2001'de Joe Johnson, Troy Murphy, Richard Jefferson, Zach Randolph, Gerald Wallace, Jamaal Tinsley ve Tony Parker gibi isimlerin önünde, 6. sırada seçildi. Pistons kendisine 1 sene tahammül edebildi. Çerçöplü bir takasta gittiği Nuggets'ta vasatı aşamayıp düdük kariyerine Avrupa'da devam etti. Bu yaz, 2010 yılına kadar Maccabi Tel Aviv'le anlaştı.

Bu sevimli kardeşimizin NBA'e damgasını vuran tek hareketi ise bir Knicks maçında MSG'nin orta yerine kusmasıdır.

Gitanos

Bilmeyenler için "gitanos", İspanyolca'da çingenelere veya Romen kökenli insanlara verilen bir isim. İngilizce'deki "pikey" gibi. Bugün İspanya, dünyanın en büyük Romen komünitelerinden biri ve ortalama 1 milyon gitanos'u barındırmakta. Heralde en ünlüleri Joaquin Cortés'tir.

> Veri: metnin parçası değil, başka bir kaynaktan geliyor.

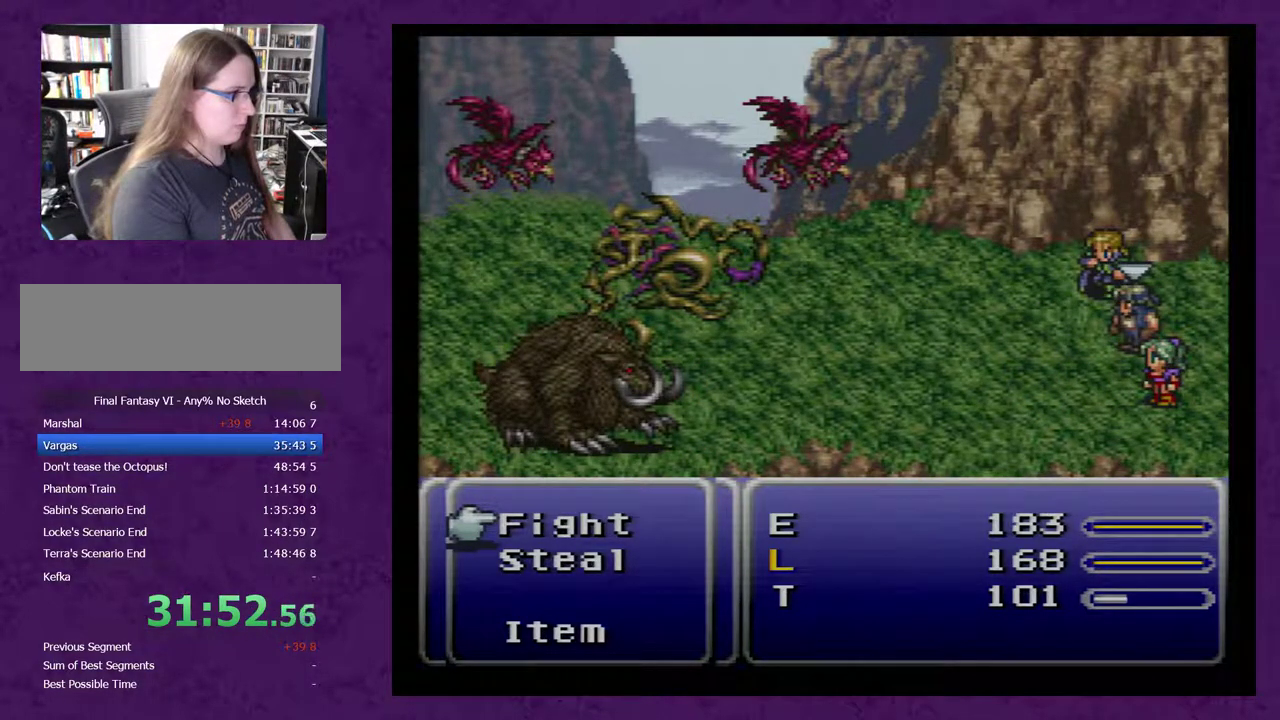
{"buttons": [], "events": []}
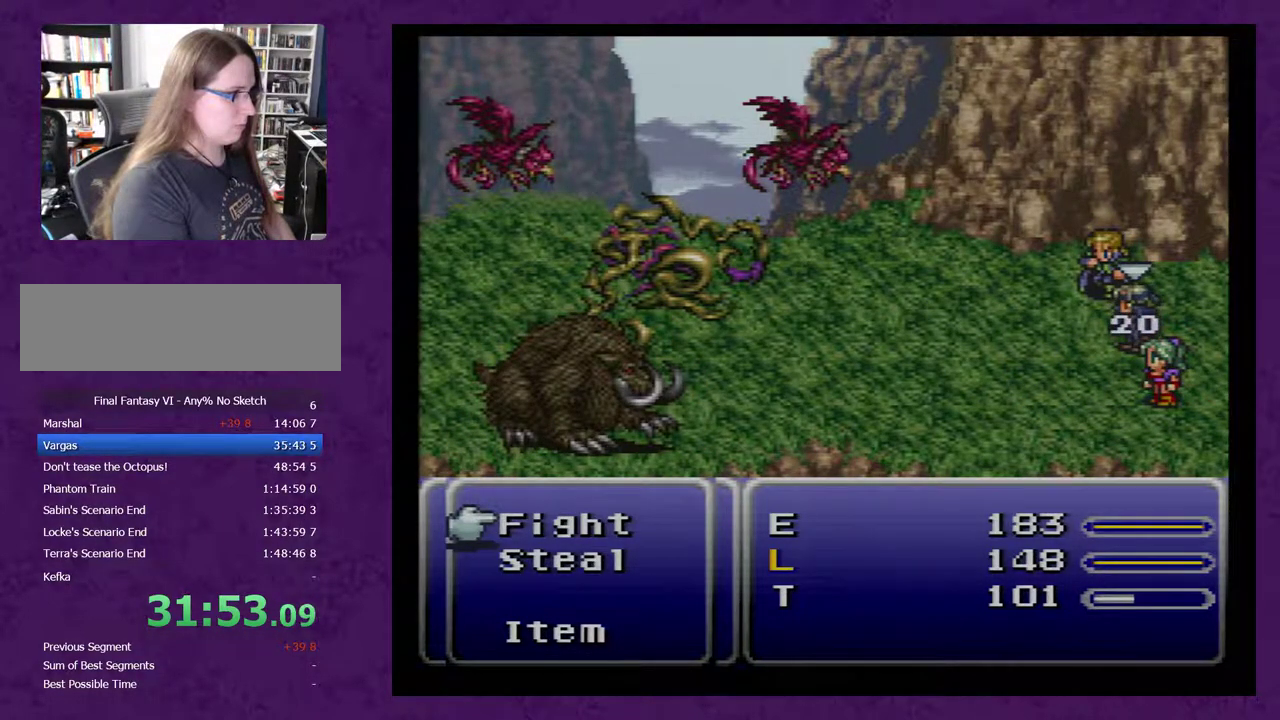
{"buttons": ["L1"], "events": [[350, "L1", "down"]]}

Peki ünlü İspanyol gitano futbolcular kim ? En bilineni Aragones'le arasındaki Henry muhabbetinde, gitano olduğunu öğrendiğimiz Jose Antonio Reyes. Diğer isimler Sevilla'lı Jesus Navas, hala Betis'te futbola devam eden Jose Mari ve daha tanıdık bir isim, Daniel Güiza.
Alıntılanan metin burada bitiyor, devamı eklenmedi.